§ **YOUR TASKS**:
A. Reproduce word for word the part of the opinion piece on the Bulgaria attack that opens with the words containing "Yes, democracies can" and closes with "of innocent civilians.".
B. In the opinion piece on the Bulgaria attack, who is named as reportedly responsible for Hezbollah's 1994 attack on a Buenos Aires Jewish Community Center?

§ **PAGE EXCERPT**:

___

There are explanations for why Iran (the most likely suspect), perhaps in conjunction with Hezbollah (a plausible suspect as well), yesterday murdered seven Israeli tourists and wounded 33 more in Bulgaria. Iran may be retaliating for Israel’s assassination of its scientists. Hezbollah may still be seeking revenge for Israel’s assassination of master-terrorist Imad Mugniyah, the man reportedly responsible for Hezbollah’s 1994 attack on a Buenos Aires Jewish Community Center.
There are explanations in the same way that Osama Bin Laden offered explanations for Al Qaeda’s murder of Americans: He was furious over the stationing of American troops on Arabia’s sacred soil. But such explanations don’t help us fully understand.

They don’t help us understand why certain regimes, and certain movements, intentionally kill civilians, people who just happen to be in the wrong office building or tourist bus. In this case, the only way to understand such horrors is to understand the character of the Iranian regime, a regime willing to torture, murder and rape its young in order to keep itself in power. What Tehran did yesterday in Bulgaria was export its fundamental disregard for the dignity and sanctity of human life.
Yes, democracies can act barbarically abroad as well. In the 1950s, Britain murdered tens of thousands of Kenyans during the Mau Mau rebellion. The United States killed even more during Vietnam. But democracy also fosters certain habits, inclinations and patterns of thought that restrain government abuse. That’s why the United States never dominated Western Europe, or even Latin America, with the brutality that the Soviet Union dominated Eastern Europe. It’s why Turkey didn’t respond to the deaths of its citizens on the Gaza flotilla by sinking an Israeli merchant ship. And it’s why Israel, even if severely provoked, would never blow up a bus in an attempt to kill scores of innocent civilians.
Reinhold Niebuhr spent the early cold war reminding the left that America really was morally superior to the Soviet Union and reminding the right that America would only remain morally superior if it honored the fragile system of democratic constraints that checked its capacity for evil. At Open Zion, we spend a lot of time echoing Niebuhr’s latter imperative, and decrying the erosion of democratic norms in Israel. But on certain days, it is Niebuhr’s first insight that constitutes the most relevant truth. Seven Israelis are dead and 33 are wounded not simply because Israel is locked in a geopolitical struggle with Iran, but because it is struggling against a regime fundamentally different from itself. It is a struggle Israel and the United States must win. And in the process, hopefully, Iran’s leaders will be called to account for the evil they committed in Bulgaria yesterday.

___

§ **RECORDS PROVIDED**:
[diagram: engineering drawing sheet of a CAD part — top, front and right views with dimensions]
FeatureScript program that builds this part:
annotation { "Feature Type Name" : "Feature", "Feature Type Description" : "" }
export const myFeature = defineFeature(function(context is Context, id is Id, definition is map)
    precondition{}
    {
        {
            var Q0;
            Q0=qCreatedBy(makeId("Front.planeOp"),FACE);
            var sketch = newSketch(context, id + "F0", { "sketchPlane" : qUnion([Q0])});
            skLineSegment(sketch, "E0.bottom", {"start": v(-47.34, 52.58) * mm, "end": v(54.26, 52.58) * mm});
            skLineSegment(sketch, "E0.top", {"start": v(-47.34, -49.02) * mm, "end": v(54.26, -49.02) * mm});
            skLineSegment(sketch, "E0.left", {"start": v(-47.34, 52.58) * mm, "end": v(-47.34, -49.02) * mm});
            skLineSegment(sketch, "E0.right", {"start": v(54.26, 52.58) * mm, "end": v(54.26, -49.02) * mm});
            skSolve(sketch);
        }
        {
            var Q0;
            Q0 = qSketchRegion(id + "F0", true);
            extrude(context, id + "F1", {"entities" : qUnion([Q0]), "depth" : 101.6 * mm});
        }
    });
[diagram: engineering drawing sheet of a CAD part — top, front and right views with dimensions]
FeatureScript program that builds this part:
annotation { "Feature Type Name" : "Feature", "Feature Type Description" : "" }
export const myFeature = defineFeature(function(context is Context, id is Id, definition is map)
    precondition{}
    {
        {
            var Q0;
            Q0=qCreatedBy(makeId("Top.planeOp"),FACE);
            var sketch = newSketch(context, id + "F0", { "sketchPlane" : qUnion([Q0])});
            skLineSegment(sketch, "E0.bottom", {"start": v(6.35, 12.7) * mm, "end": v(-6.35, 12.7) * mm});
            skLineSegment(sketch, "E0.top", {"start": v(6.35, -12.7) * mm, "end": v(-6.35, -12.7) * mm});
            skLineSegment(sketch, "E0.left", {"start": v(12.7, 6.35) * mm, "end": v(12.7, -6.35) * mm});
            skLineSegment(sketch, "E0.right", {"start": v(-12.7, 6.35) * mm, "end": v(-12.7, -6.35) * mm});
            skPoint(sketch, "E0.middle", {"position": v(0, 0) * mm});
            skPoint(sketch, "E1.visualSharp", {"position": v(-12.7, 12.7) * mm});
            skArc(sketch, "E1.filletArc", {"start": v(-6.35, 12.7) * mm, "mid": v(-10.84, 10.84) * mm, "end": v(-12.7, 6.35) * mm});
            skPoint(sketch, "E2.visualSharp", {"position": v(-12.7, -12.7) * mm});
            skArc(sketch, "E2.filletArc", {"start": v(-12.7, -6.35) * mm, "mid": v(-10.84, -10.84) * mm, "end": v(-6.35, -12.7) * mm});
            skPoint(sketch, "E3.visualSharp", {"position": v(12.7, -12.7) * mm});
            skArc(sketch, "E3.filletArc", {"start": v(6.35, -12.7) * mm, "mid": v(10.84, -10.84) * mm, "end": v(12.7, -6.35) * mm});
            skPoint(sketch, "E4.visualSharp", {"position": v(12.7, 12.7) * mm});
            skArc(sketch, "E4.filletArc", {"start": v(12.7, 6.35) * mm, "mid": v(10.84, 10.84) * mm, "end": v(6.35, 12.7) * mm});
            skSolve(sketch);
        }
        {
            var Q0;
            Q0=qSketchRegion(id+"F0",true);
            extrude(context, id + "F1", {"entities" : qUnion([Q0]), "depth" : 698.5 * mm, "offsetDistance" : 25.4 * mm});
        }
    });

___

§ **TASK-BY-TASK ANSWERS**:
A.
Yes, democracies can act barbarically abroad as well. In the 1950s, Britain murdered tens of thousands of Kenyans during the Mau Mau rebellion. The United States killed even more during Vietnam. But democracy also fosters certain habits, inclinations and patterns of thought that restrain government abuse. That’s why the United States never dominated Western Europe, or even Latin America, with the brutality that the Soviet Union dominated Eastern Europe. It’s why Turkey didn’t respond to the deaths of its citizens on the Gaza flotilla by sinking an Israeli merchant ship. And it’s why Israel, even if severely provoked, would never blow up a bus in an attempt to kill scores of innocent civilians.

B. Imad Mugniyah